Employment Status: Being unemployed was associated with higher odds of depression (OR = 3.27), supporting the role of employment as a protective factor for mental health.
Overall, the model reinforces the impact of social determinants on mental health, emphasizing the importance of targeted interventions for vulnerable populations.
## fitting null model for pseudo-r2
## McFadden's R-squared: 0.145
## Nagelkerke's R-squared: 0.195
The model fit indicators suggest a moderate explanatory power. McFadden’s R-squared is 0.145, indicating that the logistic regression model improves the prediction of clinically significant depressive symptoms compared to a null model. Nagelkerke’s R-squared is slightly higher at 0.195, suggesting that approximately 18% of the variance in the outcome is explained by the predictors. While these values are not exceptionally high, they are acceptable in social science research where psychological outcomes are influenced by numerous factors.
The multivariate logistic regression analysis identified poor self-reported health and economic hardship as strong and consistent predictors of clinically significant depressive symptoms. Respondents who found it very difficult to live on their current income were over four times more likely to be depressed (OR = 4.45, 95% CI: 1.66–11.06), while those reporting poor health had more than three times the odds (OR = 3.12, 95% CI: 2.44–4.00).
Age appeared to be a protective factor, particularly in the 56–65 age group (OR = 0.23), indicating lower odds of depression compared to younger adults. Although female gender was associated with increased odds of depression (OR = 1.60), this result did not reach statistical significance at the 95% confidence level.

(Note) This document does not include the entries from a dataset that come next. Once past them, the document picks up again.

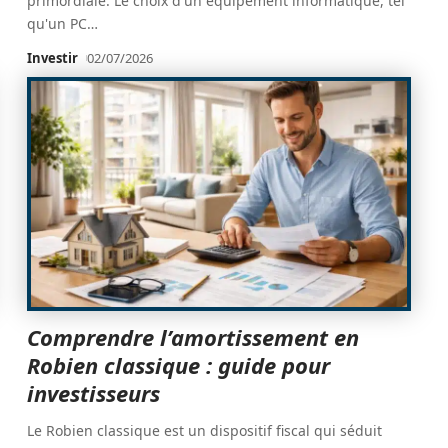
primordiale. Le choix d'un équipement informatique, tel
qu'un PC
…
Investir
02/07/2026
Comprendre l’amortissement en
Robien classique : guide pour
investisseurs
Le Robien classique est un dispositif fiscal qui séduit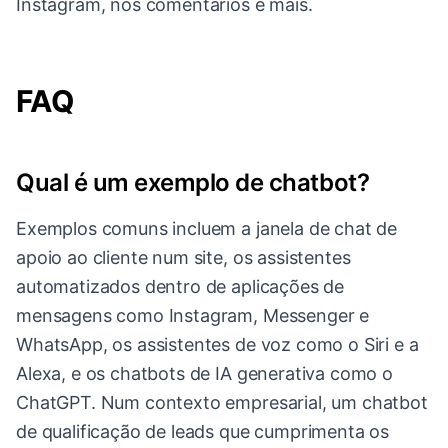
Instagram, nos comentários e mais.
FAQ
Qual é um exemplo de chatbot?
Exemplos comuns incluem a janela de chat de
apoio ao cliente num site, os assistentes
automatizados dentro de aplicações de
mensagens como Instagram, Messenger e
WhatsApp, os assistentes de voz como o Siri e a
Alexa, e os chatbots de IA generativa como o
ChatGPT. Num contexto empresarial, um chatbot
de qualificação de leads que cumprimenta os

These findings are consistent with the linear regression models, where perceived loneliness and self-reported health were the most significant continuous predictors of CES-D8 scores, regardless of weighting. Together, these results reinforce the importance of social determinants—particularly health status, perceived isolation, and economic vulnerability—in shaping mental health outcomes in the Austrian sample.